Colliers recently hosted a webinar about inclusionary zoning here in Toronto. On the panel was Jeremiah Shamess (SVP at Colliers / moderator), David Bronskill (partner at Goodmans), Giulio Cescato (senior planner at IBI Group), and Richard Witt (principal at BDP Quadrangle). I wasn't able to attend (either because of a critical meeting or because I was off attending to a gluttonous lunch burrito), but the slides are now available online. I was going through them this morning and I came across this chart from NBLC:

What you are seeing here is a comparison between a typical market development before IZ and a development after IZ. As you can see, soft costs remain the same, hard costs remain the same, and the profit margin remains the same. What changes is the overall revenue. Market revenue goes down because you now have fewer market-rate units and a new IZ revenue is added, which is the revenue generated from the addition of affordable units to the project.
But when you add up the market revenue and the IZ revenue, you don't get back to the same economic equilibrium. In other words, there has been a destruction of value, and so something is going to have to give in order for this project to pencil and remain financeable. Otherwise, no development will take place.
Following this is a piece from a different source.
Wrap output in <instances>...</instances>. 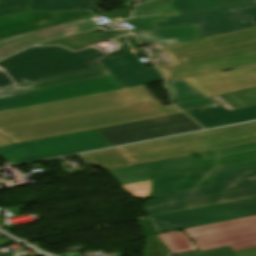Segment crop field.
<instances>
[{"instance_id": "obj_43", "label": "crop field", "mask_w": 256, "mask_h": 256, "mask_svg": "<svg viewBox=\"0 0 256 256\" xmlns=\"http://www.w3.org/2000/svg\"><path fill=\"white\" fill-rule=\"evenodd\" d=\"M5 182V180H2V181H0V183H4ZM1 190V189H0Z\"/></svg>"}, {"instance_id": "obj_14", "label": "crop field", "mask_w": 256, "mask_h": 256, "mask_svg": "<svg viewBox=\"0 0 256 256\" xmlns=\"http://www.w3.org/2000/svg\"><path fill=\"white\" fill-rule=\"evenodd\" d=\"M206 97L256 86V65L183 79Z\"/></svg>"}, {"instance_id": "obj_21", "label": "crop field", "mask_w": 256, "mask_h": 256, "mask_svg": "<svg viewBox=\"0 0 256 256\" xmlns=\"http://www.w3.org/2000/svg\"><path fill=\"white\" fill-rule=\"evenodd\" d=\"M213 186L256 178V161L205 170Z\"/></svg>"}, {"instance_id": "obj_44", "label": "crop field", "mask_w": 256, "mask_h": 256, "mask_svg": "<svg viewBox=\"0 0 256 256\" xmlns=\"http://www.w3.org/2000/svg\"><path fill=\"white\" fill-rule=\"evenodd\" d=\"M144 1L146 2V1H150V0H144Z\"/></svg>"}, {"instance_id": "obj_19", "label": "crop field", "mask_w": 256, "mask_h": 256, "mask_svg": "<svg viewBox=\"0 0 256 256\" xmlns=\"http://www.w3.org/2000/svg\"><path fill=\"white\" fill-rule=\"evenodd\" d=\"M209 186L204 171L167 177L156 180L153 198Z\"/></svg>"}, {"instance_id": "obj_13", "label": "crop field", "mask_w": 256, "mask_h": 256, "mask_svg": "<svg viewBox=\"0 0 256 256\" xmlns=\"http://www.w3.org/2000/svg\"><path fill=\"white\" fill-rule=\"evenodd\" d=\"M90 16L89 11H37L0 17V39Z\"/></svg>"}, {"instance_id": "obj_5", "label": "crop field", "mask_w": 256, "mask_h": 256, "mask_svg": "<svg viewBox=\"0 0 256 256\" xmlns=\"http://www.w3.org/2000/svg\"><path fill=\"white\" fill-rule=\"evenodd\" d=\"M110 145L95 131L53 137L37 142L1 147L0 157L9 165L70 155Z\"/></svg>"}, {"instance_id": "obj_8", "label": "crop field", "mask_w": 256, "mask_h": 256, "mask_svg": "<svg viewBox=\"0 0 256 256\" xmlns=\"http://www.w3.org/2000/svg\"><path fill=\"white\" fill-rule=\"evenodd\" d=\"M124 88L113 75L0 97V112Z\"/></svg>"}, {"instance_id": "obj_7", "label": "crop field", "mask_w": 256, "mask_h": 256, "mask_svg": "<svg viewBox=\"0 0 256 256\" xmlns=\"http://www.w3.org/2000/svg\"><path fill=\"white\" fill-rule=\"evenodd\" d=\"M252 195H256V179L159 197L144 206L143 209L147 216H150Z\"/></svg>"}, {"instance_id": "obj_39", "label": "crop field", "mask_w": 256, "mask_h": 256, "mask_svg": "<svg viewBox=\"0 0 256 256\" xmlns=\"http://www.w3.org/2000/svg\"><path fill=\"white\" fill-rule=\"evenodd\" d=\"M237 256H256V248L236 252Z\"/></svg>"}, {"instance_id": "obj_20", "label": "crop field", "mask_w": 256, "mask_h": 256, "mask_svg": "<svg viewBox=\"0 0 256 256\" xmlns=\"http://www.w3.org/2000/svg\"><path fill=\"white\" fill-rule=\"evenodd\" d=\"M127 111H138L162 106L145 86L109 92Z\"/></svg>"}, {"instance_id": "obj_25", "label": "crop field", "mask_w": 256, "mask_h": 256, "mask_svg": "<svg viewBox=\"0 0 256 256\" xmlns=\"http://www.w3.org/2000/svg\"><path fill=\"white\" fill-rule=\"evenodd\" d=\"M83 156L92 166L101 167L103 170L131 165L114 149L84 154Z\"/></svg>"}, {"instance_id": "obj_34", "label": "crop field", "mask_w": 256, "mask_h": 256, "mask_svg": "<svg viewBox=\"0 0 256 256\" xmlns=\"http://www.w3.org/2000/svg\"><path fill=\"white\" fill-rule=\"evenodd\" d=\"M150 188L151 181L122 187V189H124L135 199L149 196Z\"/></svg>"}, {"instance_id": "obj_29", "label": "crop field", "mask_w": 256, "mask_h": 256, "mask_svg": "<svg viewBox=\"0 0 256 256\" xmlns=\"http://www.w3.org/2000/svg\"><path fill=\"white\" fill-rule=\"evenodd\" d=\"M87 10L75 0H32L27 11Z\"/></svg>"}, {"instance_id": "obj_24", "label": "crop field", "mask_w": 256, "mask_h": 256, "mask_svg": "<svg viewBox=\"0 0 256 256\" xmlns=\"http://www.w3.org/2000/svg\"><path fill=\"white\" fill-rule=\"evenodd\" d=\"M154 164L155 162L111 169L107 172L116 179L120 186H123L152 180Z\"/></svg>"}, {"instance_id": "obj_38", "label": "crop field", "mask_w": 256, "mask_h": 256, "mask_svg": "<svg viewBox=\"0 0 256 256\" xmlns=\"http://www.w3.org/2000/svg\"><path fill=\"white\" fill-rule=\"evenodd\" d=\"M140 41V43L142 44V45H146V44H150L149 42H148V40H146V39H141V40H139ZM172 43H169V42H163V41H155L153 44H151V45H153L154 47H156V48H162V47H164V46H167V45H171Z\"/></svg>"}, {"instance_id": "obj_42", "label": "crop field", "mask_w": 256, "mask_h": 256, "mask_svg": "<svg viewBox=\"0 0 256 256\" xmlns=\"http://www.w3.org/2000/svg\"><path fill=\"white\" fill-rule=\"evenodd\" d=\"M8 244H14V242L4 238V239H0V246L2 245H8Z\"/></svg>"}, {"instance_id": "obj_35", "label": "crop field", "mask_w": 256, "mask_h": 256, "mask_svg": "<svg viewBox=\"0 0 256 256\" xmlns=\"http://www.w3.org/2000/svg\"><path fill=\"white\" fill-rule=\"evenodd\" d=\"M176 105L185 112L218 106V105H216L215 103H213L212 101H210L208 99L186 102V103H180V104H176Z\"/></svg>"}, {"instance_id": "obj_12", "label": "crop field", "mask_w": 256, "mask_h": 256, "mask_svg": "<svg viewBox=\"0 0 256 256\" xmlns=\"http://www.w3.org/2000/svg\"><path fill=\"white\" fill-rule=\"evenodd\" d=\"M157 162L155 179L256 160V143Z\"/></svg>"}, {"instance_id": "obj_28", "label": "crop field", "mask_w": 256, "mask_h": 256, "mask_svg": "<svg viewBox=\"0 0 256 256\" xmlns=\"http://www.w3.org/2000/svg\"><path fill=\"white\" fill-rule=\"evenodd\" d=\"M158 237L172 252V254L193 251L197 249L183 232H171L158 235Z\"/></svg>"}, {"instance_id": "obj_45", "label": "crop field", "mask_w": 256, "mask_h": 256, "mask_svg": "<svg viewBox=\"0 0 256 256\" xmlns=\"http://www.w3.org/2000/svg\"><path fill=\"white\" fill-rule=\"evenodd\" d=\"M0 225H2V224H0Z\"/></svg>"}, {"instance_id": "obj_32", "label": "crop field", "mask_w": 256, "mask_h": 256, "mask_svg": "<svg viewBox=\"0 0 256 256\" xmlns=\"http://www.w3.org/2000/svg\"><path fill=\"white\" fill-rule=\"evenodd\" d=\"M172 255L160 239L154 235L147 237L144 256H170Z\"/></svg>"}, {"instance_id": "obj_15", "label": "crop field", "mask_w": 256, "mask_h": 256, "mask_svg": "<svg viewBox=\"0 0 256 256\" xmlns=\"http://www.w3.org/2000/svg\"><path fill=\"white\" fill-rule=\"evenodd\" d=\"M96 27L98 25L88 18L3 39L0 40V59L31 45L60 36L87 31Z\"/></svg>"}, {"instance_id": "obj_2", "label": "crop field", "mask_w": 256, "mask_h": 256, "mask_svg": "<svg viewBox=\"0 0 256 256\" xmlns=\"http://www.w3.org/2000/svg\"><path fill=\"white\" fill-rule=\"evenodd\" d=\"M117 52L85 56L66 48H33L0 62V88L104 68L99 60L135 53L122 39Z\"/></svg>"}, {"instance_id": "obj_36", "label": "crop field", "mask_w": 256, "mask_h": 256, "mask_svg": "<svg viewBox=\"0 0 256 256\" xmlns=\"http://www.w3.org/2000/svg\"><path fill=\"white\" fill-rule=\"evenodd\" d=\"M183 256H236V255L235 253L232 252L230 247H226V248L194 253L189 255H183Z\"/></svg>"}, {"instance_id": "obj_37", "label": "crop field", "mask_w": 256, "mask_h": 256, "mask_svg": "<svg viewBox=\"0 0 256 256\" xmlns=\"http://www.w3.org/2000/svg\"><path fill=\"white\" fill-rule=\"evenodd\" d=\"M80 4H82L85 8H87L92 14L97 15L102 12L97 9L94 5L100 4L99 0H76Z\"/></svg>"}, {"instance_id": "obj_22", "label": "crop field", "mask_w": 256, "mask_h": 256, "mask_svg": "<svg viewBox=\"0 0 256 256\" xmlns=\"http://www.w3.org/2000/svg\"><path fill=\"white\" fill-rule=\"evenodd\" d=\"M110 74L111 73L109 72V70L107 68H104V69L94 70V71H90V72H85V73L60 77V78H56V79L36 82V83H33L30 86H26V87L15 86V87L0 89V96L34 90V89H40V88H45V87H50V86H55V85H60V84H65V83H70V82L110 75Z\"/></svg>"}, {"instance_id": "obj_17", "label": "crop field", "mask_w": 256, "mask_h": 256, "mask_svg": "<svg viewBox=\"0 0 256 256\" xmlns=\"http://www.w3.org/2000/svg\"><path fill=\"white\" fill-rule=\"evenodd\" d=\"M102 63L125 88L163 81L155 68L145 69L134 54L103 60Z\"/></svg>"}, {"instance_id": "obj_11", "label": "crop field", "mask_w": 256, "mask_h": 256, "mask_svg": "<svg viewBox=\"0 0 256 256\" xmlns=\"http://www.w3.org/2000/svg\"><path fill=\"white\" fill-rule=\"evenodd\" d=\"M203 129L185 114L96 130L113 146Z\"/></svg>"}, {"instance_id": "obj_27", "label": "crop field", "mask_w": 256, "mask_h": 256, "mask_svg": "<svg viewBox=\"0 0 256 256\" xmlns=\"http://www.w3.org/2000/svg\"><path fill=\"white\" fill-rule=\"evenodd\" d=\"M211 99L217 101L228 110H235L237 108L256 104V88Z\"/></svg>"}, {"instance_id": "obj_4", "label": "crop field", "mask_w": 256, "mask_h": 256, "mask_svg": "<svg viewBox=\"0 0 256 256\" xmlns=\"http://www.w3.org/2000/svg\"><path fill=\"white\" fill-rule=\"evenodd\" d=\"M256 142V122L203 131L117 149L133 164Z\"/></svg>"}, {"instance_id": "obj_6", "label": "crop field", "mask_w": 256, "mask_h": 256, "mask_svg": "<svg viewBox=\"0 0 256 256\" xmlns=\"http://www.w3.org/2000/svg\"><path fill=\"white\" fill-rule=\"evenodd\" d=\"M227 53L158 66L166 79L256 64V38L221 45Z\"/></svg>"}, {"instance_id": "obj_30", "label": "crop field", "mask_w": 256, "mask_h": 256, "mask_svg": "<svg viewBox=\"0 0 256 256\" xmlns=\"http://www.w3.org/2000/svg\"><path fill=\"white\" fill-rule=\"evenodd\" d=\"M167 86L171 92L172 100L176 103L205 98L181 80L170 82Z\"/></svg>"}, {"instance_id": "obj_26", "label": "crop field", "mask_w": 256, "mask_h": 256, "mask_svg": "<svg viewBox=\"0 0 256 256\" xmlns=\"http://www.w3.org/2000/svg\"><path fill=\"white\" fill-rule=\"evenodd\" d=\"M111 38H114V37L109 33L99 37L94 32L90 31L85 34L58 39V40L50 41L41 45L60 44L71 50H79Z\"/></svg>"}, {"instance_id": "obj_40", "label": "crop field", "mask_w": 256, "mask_h": 256, "mask_svg": "<svg viewBox=\"0 0 256 256\" xmlns=\"http://www.w3.org/2000/svg\"><path fill=\"white\" fill-rule=\"evenodd\" d=\"M10 139L0 135V146H4V145H10Z\"/></svg>"}, {"instance_id": "obj_10", "label": "crop field", "mask_w": 256, "mask_h": 256, "mask_svg": "<svg viewBox=\"0 0 256 256\" xmlns=\"http://www.w3.org/2000/svg\"><path fill=\"white\" fill-rule=\"evenodd\" d=\"M202 250L230 246L239 251L256 247V216L185 229Z\"/></svg>"}, {"instance_id": "obj_16", "label": "crop field", "mask_w": 256, "mask_h": 256, "mask_svg": "<svg viewBox=\"0 0 256 256\" xmlns=\"http://www.w3.org/2000/svg\"><path fill=\"white\" fill-rule=\"evenodd\" d=\"M256 37V28L232 34L216 36L208 39L197 40L177 46L164 47L162 50L173 61H182L183 58H195L206 55L224 53L219 44Z\"/></svg>"}, {"instance_id": "obj_31", "label": "crop field", "mask_w": 256, "mask_h": 256, "mask_svg": "<svg viewBox=\"0 0 256 256\" xmlns=\"http://www.w3.org/2000/svg\"><path fill=\"white\" fill-rule=\"evenodd\" d=\"M171 13V0H159L137 6L134 17Z\"/></svg>"}, {"instance_id": "obj_18", "label": "crop field", "mask_w": 256, "mask_h": 256, "mask_svg": "<svg viewBox=\"0 0 256 256\" xmlns=\"http://www.w3.org/2000/svg\"><path fill=\"white\" fill-rule=\"evenodd\" d=\"M205 128L256 120V105L236 111H228L224 107L198 111L189 115Z\"/></svg>"}, {"instance_id": "obj_3", "label": "crop field", "mask_w": 256, "mask_h": 256, "mask_svg": "<svg viewBox=\"0 0 256 256\" xmlns=\"http://www.w3.org/2000/svg\"><path fill=\"white\" fill-rule=\"evenodd\" d=\"M256 0H172L155 27L194 25L200 39L255 28Z\"/></svg>"}, {"instance_id": "obj_23", "label": "crop field", "mask_w": 256, "mask_h": 256, "mask_svg": "<svg viewBox=\"0 0 256 256\" xmlns=\"http://www.w3.org/2000/svg\"><path fill=\"white\" fill-rule=\"evenodd\" d=\"M195 27V26H194ZM193 26L156 28L157 31L134 32L138 39L164 40L172 43H185L199 39ZM151 35V36H148Z\"/></svg>"}, {"instance_id": "obj_9", "label": "crop field", "mask_w": 256, "mask_h": 256, "mask_svg": "<svg viewBox=\"0 0 256 256\" xmlns=\"http://www.w3.org/2000/svg\"><path fill=\"white\" fill-rule=\"evenodd\" d=\"M252 215H256V197L151 217L149 220L152 221L158 233H161Z\"/></svg>"}, {"instance_id": "obj_41", "label": "crop field", "mask_w": 256, "mask_h": 256, "mask_svg": "<svg viewBox=\"0 0 256 256\" xmlns=\"http://www.w3.org/2000/svg\"><path fill=\"white\" fill-rule=\"evenodd\" d=\"M127 42L131 45L132 48L139 46L138 42L136 41V39L134 37H132L131 39L127 40Z\"/></svg>"}, {"instance_id": "obj_33", "label": "crop field", "mask_w": 256, "mask_h": 256, "mask_svg": "<svg viewBox=\"0 0 256 256\" xmlns=\"http://www.w3.org/2000/svg\"><path fill=\"white\" fill-rule=\"evenodd\" d=\"M30 0H0V16L26 11Z\"/></svg>"}, {"instance_id": "obj_1", "label": "crop field", "mask_w": 256, "mask_h": 256, "mask_svg": "<svg viewBox=\"0 0 256 256\" xmlns=\"http://www.w3.org/2000/svg\"><path fill=\"white\" fill-rule=\"evenodd\" d=\"M181 113L175 106L127 113L108 93L0 113V134L13 143Z\"/></svg>"}]
</instances>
This shortfall is the red box area in the above graph that says, "impact of inclusionary zoning."
We have discussed this red box gap a lot on the blog, because how you think this gap gets filled might determine how you think of inclusionary zoning as a policy tool. In this particular instance/graph, the gap is filled by a reduction in the value of the land. Everything else remains static. So what is effectively happening in this model is that the landowner, who has decided to sell their land to the above developer, is now the one who has to indirectly pay for this new affordable housing.
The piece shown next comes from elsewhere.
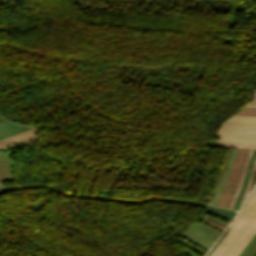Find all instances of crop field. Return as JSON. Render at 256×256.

This may seem like a sensible way to go about it. I mean, people who own land must be rich. Let's make them pay. But is this actually what is going to happen in practice and over extended periods of time? Soft costs -- things like development charges -- are always going up. Why aren't land values perpetually declining in order to offset these additional costs? It is largely because market revenues have also been increasing. Housing keeps getting more expensive. And that is what has been keeping the market going.
I suspect that over an extended period of time, the same thing will happen here.